WHAT IS NEEDED: The reply to the records below should contain exactly the lines from the line with "1250 dní nepřetržitého" through the line with "Výjimečně atraktivní cena!!!", and nothing besides.

Saved data entries:

▽

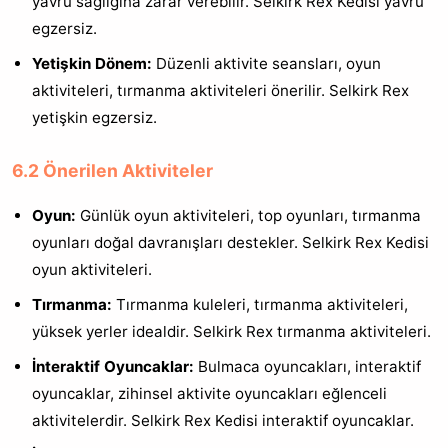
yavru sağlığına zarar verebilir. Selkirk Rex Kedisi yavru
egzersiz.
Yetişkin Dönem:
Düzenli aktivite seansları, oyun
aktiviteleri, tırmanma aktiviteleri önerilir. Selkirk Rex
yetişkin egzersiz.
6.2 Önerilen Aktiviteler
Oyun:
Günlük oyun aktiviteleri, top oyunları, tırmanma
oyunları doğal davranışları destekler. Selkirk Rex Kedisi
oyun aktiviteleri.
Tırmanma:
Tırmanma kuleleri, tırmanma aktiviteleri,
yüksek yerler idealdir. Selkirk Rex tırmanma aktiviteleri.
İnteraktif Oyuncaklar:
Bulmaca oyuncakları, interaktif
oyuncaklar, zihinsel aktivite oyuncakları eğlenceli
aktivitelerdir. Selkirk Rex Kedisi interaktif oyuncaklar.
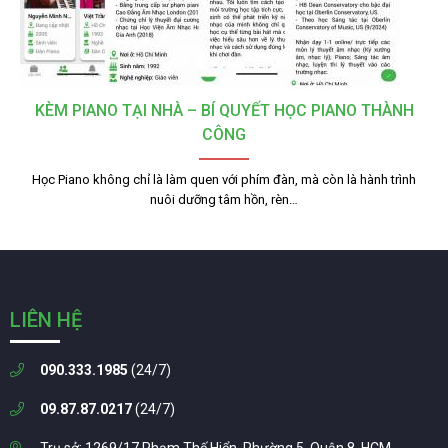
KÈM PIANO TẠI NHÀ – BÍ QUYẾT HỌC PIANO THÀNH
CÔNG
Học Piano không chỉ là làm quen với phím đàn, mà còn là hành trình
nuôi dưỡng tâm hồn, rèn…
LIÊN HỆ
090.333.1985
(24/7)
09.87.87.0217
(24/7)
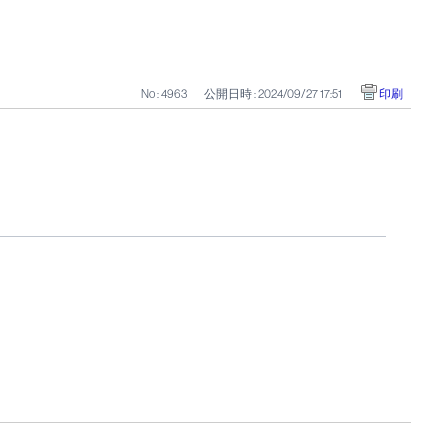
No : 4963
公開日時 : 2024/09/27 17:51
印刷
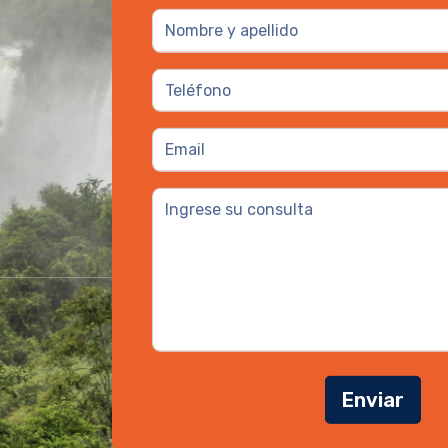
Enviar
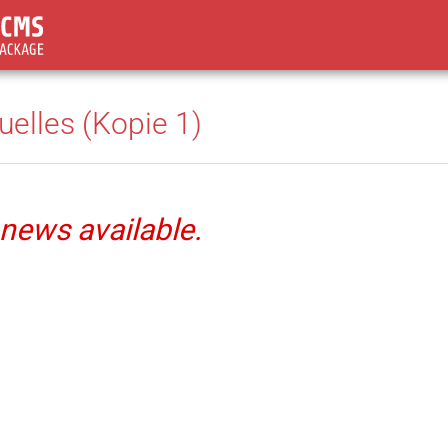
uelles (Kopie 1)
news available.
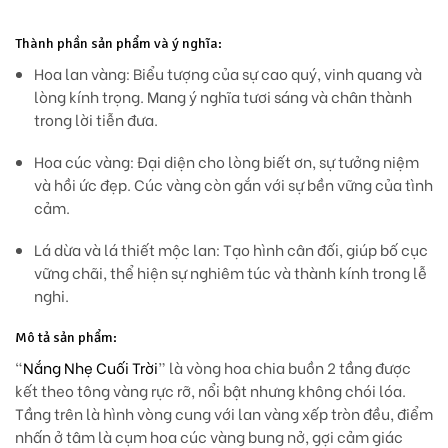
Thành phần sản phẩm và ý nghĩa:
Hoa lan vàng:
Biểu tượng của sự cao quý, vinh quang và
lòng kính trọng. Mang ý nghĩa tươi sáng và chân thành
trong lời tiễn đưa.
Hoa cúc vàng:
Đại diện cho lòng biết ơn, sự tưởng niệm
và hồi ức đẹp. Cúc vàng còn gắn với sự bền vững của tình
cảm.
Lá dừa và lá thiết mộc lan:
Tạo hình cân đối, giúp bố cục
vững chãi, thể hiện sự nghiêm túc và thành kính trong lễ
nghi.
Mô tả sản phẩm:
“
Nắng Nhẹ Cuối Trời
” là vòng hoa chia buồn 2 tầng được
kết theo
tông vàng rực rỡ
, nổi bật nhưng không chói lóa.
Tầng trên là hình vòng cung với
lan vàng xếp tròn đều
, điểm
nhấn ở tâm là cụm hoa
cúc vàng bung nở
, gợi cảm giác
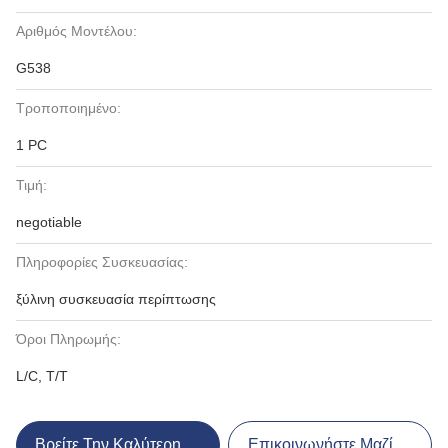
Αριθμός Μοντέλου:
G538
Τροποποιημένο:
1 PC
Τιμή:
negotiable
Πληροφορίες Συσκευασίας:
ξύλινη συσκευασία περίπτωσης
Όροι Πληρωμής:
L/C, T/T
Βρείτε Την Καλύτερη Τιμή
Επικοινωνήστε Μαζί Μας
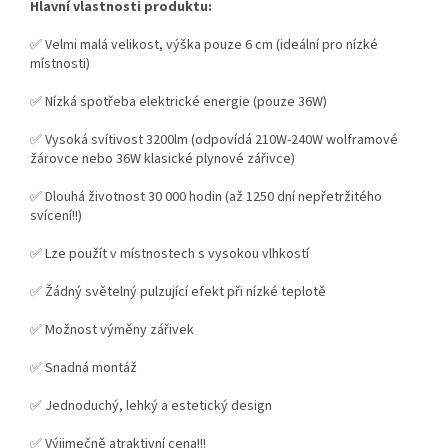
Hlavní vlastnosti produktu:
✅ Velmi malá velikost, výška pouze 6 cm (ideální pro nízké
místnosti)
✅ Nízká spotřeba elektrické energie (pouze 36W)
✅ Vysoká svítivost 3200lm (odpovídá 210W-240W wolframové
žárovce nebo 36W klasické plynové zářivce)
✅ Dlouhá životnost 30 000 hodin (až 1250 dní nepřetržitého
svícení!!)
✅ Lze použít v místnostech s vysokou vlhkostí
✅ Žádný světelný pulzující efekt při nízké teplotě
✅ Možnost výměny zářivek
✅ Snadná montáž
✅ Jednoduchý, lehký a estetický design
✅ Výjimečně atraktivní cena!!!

△
▽

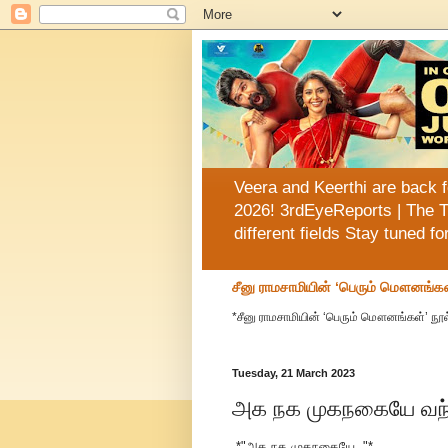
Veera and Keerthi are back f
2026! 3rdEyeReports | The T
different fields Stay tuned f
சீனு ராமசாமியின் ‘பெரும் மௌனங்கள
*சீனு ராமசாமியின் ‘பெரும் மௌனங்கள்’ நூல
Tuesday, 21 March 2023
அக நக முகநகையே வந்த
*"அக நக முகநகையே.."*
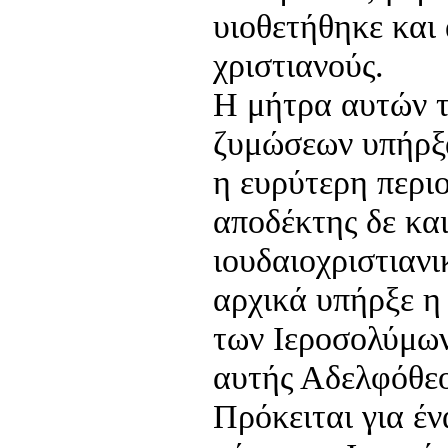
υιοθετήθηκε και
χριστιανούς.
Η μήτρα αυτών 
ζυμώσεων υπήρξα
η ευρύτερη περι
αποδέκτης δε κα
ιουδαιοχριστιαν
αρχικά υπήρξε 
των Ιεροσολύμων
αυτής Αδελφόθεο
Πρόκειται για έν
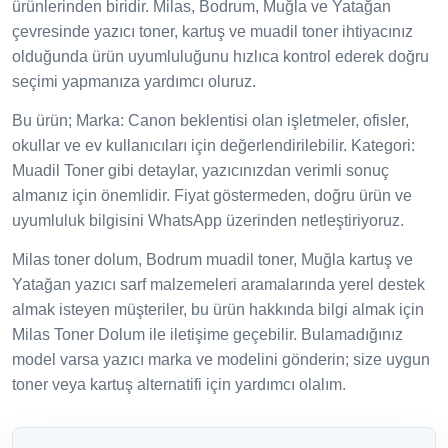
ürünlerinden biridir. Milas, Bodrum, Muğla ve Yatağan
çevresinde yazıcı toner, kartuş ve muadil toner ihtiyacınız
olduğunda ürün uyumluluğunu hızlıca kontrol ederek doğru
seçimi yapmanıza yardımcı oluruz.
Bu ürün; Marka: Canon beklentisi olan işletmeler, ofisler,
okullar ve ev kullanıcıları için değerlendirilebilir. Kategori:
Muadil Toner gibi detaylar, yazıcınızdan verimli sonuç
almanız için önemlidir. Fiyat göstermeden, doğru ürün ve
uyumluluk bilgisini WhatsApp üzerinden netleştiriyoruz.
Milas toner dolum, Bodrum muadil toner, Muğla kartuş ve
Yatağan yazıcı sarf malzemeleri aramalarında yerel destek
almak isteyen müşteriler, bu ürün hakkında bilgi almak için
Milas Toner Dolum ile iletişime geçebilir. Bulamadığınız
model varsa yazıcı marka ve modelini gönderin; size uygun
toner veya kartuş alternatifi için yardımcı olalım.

△

EXERCISE SOLUTION:
✅ Dlouhá životnost 30 000 hodin (až 1250 dní nepřetržitého
svícení!!)
✅ Lze použít v místnostech s vysokou vlhkostí
✅ Žádný světelný pulzující efekt při nízké teplotě
✅ Možnost výměny zářivek
✅ Snadná montáž
✅ Jednoduchý, lehký a estetický design
✅ Výjimečně atraktivní cena!!!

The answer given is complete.